うなるほどの感動などはないけれど、退屈はせず話に引き込まれる。落語界の女性の立場や下っ端の辛さなども伝わってくるし、妙ちきりんな設定の呪われた話についても前振りが上手いのか、違和感なく受け入れられる。とにかく巧妙さと円熟を感じるシナリオ、演出。カメラ、カットもそつがない。
演技陣も好演。主人公のミムラ、師匠の津川雅彦、古典の大家役の益岡徹、三人とも印象に残る。ただ、演出によって最大限の魅力を引き出されている感じがする。
歓喜の歌 ★★★★★
大晦日の夜、文化会館の合唱コンサートの予約がオーバーブッキングになる。それをなんとかしようという文化会館の職員の動き、二つの女性コーラス隊の人々、その家族などの二日間を描いていく。

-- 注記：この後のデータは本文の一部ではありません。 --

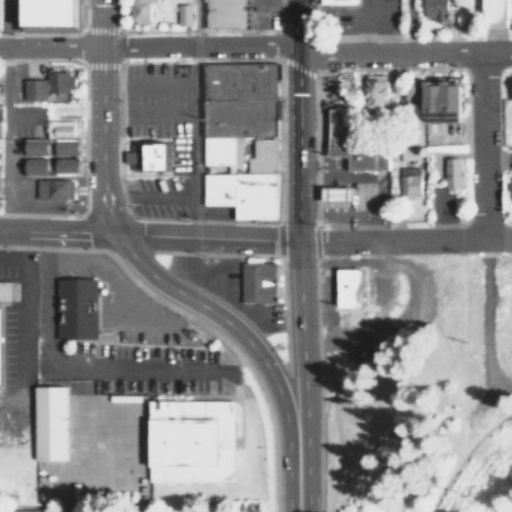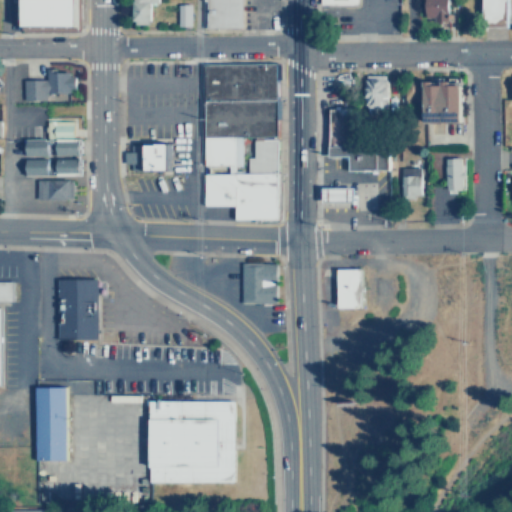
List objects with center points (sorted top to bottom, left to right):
building: (334, 1)
building: (338, 4)
building: (435, 10)
building: (438, 10)
building: (493, 10)
building: (494, 10)
building: (139, 11)
building: (142, 11)
building: (46, 13)
building: (51, 13)
building: (184, 14)
building: (224, 14)
building: (182, 15)
building: (222, 15)
road: (4, 23)
road: (148, 47)
road: (403, 52)
road: (140, 59)
road: (347, 69)
building: (49, 84)
building: (511, 85)
building: (50, 86)
building: (373, 91)
building: (377, 91)
building: (410, 91)
building: (444, 98)
road: (187, 100)
building: (439, 101)
building: (445, 118)
building: (61, 131)
road: (281, 131)
road: (85, 137)
building: (240, 137)
building: (241, 137)
road: (119, 138)
building: (354, 141)
building: (352, 144)
road: (483, 145)
building: (37, 148)
building: (69, 148)
building: (55, 151)
building: (137, 157)
building: (149, 157)
building: (157, 158)
building: (68, 165)
building: (454, 173)
building: (452, 174)
road: (187, 176)
building: (408, 177)
building: (411, 181)
building: (511, 185)
building: (54, 189)
building: (55, 189)
road: (160, 195)
building: (339, 195)
building: (339, 196)
road: (54, 214)
road: (201, 219)
road: (296, 219)
road: (389, 224)
road: (89, 232)
road: (147, 236)
road: (403, 240)
road: (63, 247)
road: (128, 250)
road: (204, 252)
road: (326, 256)
building: (256, 282)
building: (259, 282)
road: (119, 287)
road: (142, 287)
building: (347, 287)
building: (349, 288)
road: (136, 289)
building: (4, 290)
building: (76, 307)
building: (78, 308)
road: (281, 317)
road: (488, 324)
building: (0, 351)
building: (0, 358)
road: (73, 362)
road: (238, 367)
road: (319, 376)
road: (261, 397)
road: (481, 402)
building: (51, 423)
building: (51, 423)
road: (336, 426)
building: (192, 440)
building: (193, 440)
road: (467, 460)
road: (295, 474)
park: (485, 484)
road: (334, 486)
building: (28, 510)
building: (28, 510)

いやー、笑った笑った。劇場内でもかなり受けていたと思う。その笑いの大部分は、文化会館の主任役の小林薫の熱演に負うところが大きい。無責任でやる気のない小役人、でも憎めない人柄という微妙な役柄を見事に演じている。
十分笑って楽しめる作品なのだが、ストーリーもしっかりしている。予定調和的な展開とエンディングではあるが、それが予想できても十二分に楽しめる。そしてストーリーの中には、相手のミスに対する態度や、現代版「生きる」のようなテーマ、家族との関係などいろいろなものを適度に織り込んでいる。若干浮いたエピソード、あまりにご都合主義の成り行きもあるが、それが霞んでしまうぐらいのパワー。演技、シナリオ、演出などがうまく噛み合っている。演技陣では、小林薫は特別だが、安田成美、他の面々も好演。大好きな光石研は、この映画ではちょっと外した感じ。
「デトロイト・メタル・シティ」の評価が低く、この映画の評価が高いのには、このようなコーラスについてほとんど知らないことがあると思う。「デトロイト~」はメタルとはいえどもロック。優劣、良い悪い、スピリッツのあるなしの判断は付く。でもこの分野については完全に門外漢なので、合唱の美しさに素人として素直に感動してしまう。その中でも、テストを受ける舞台での平澤由美のソロのすごさに、この映画の中で一番感銘を受ける。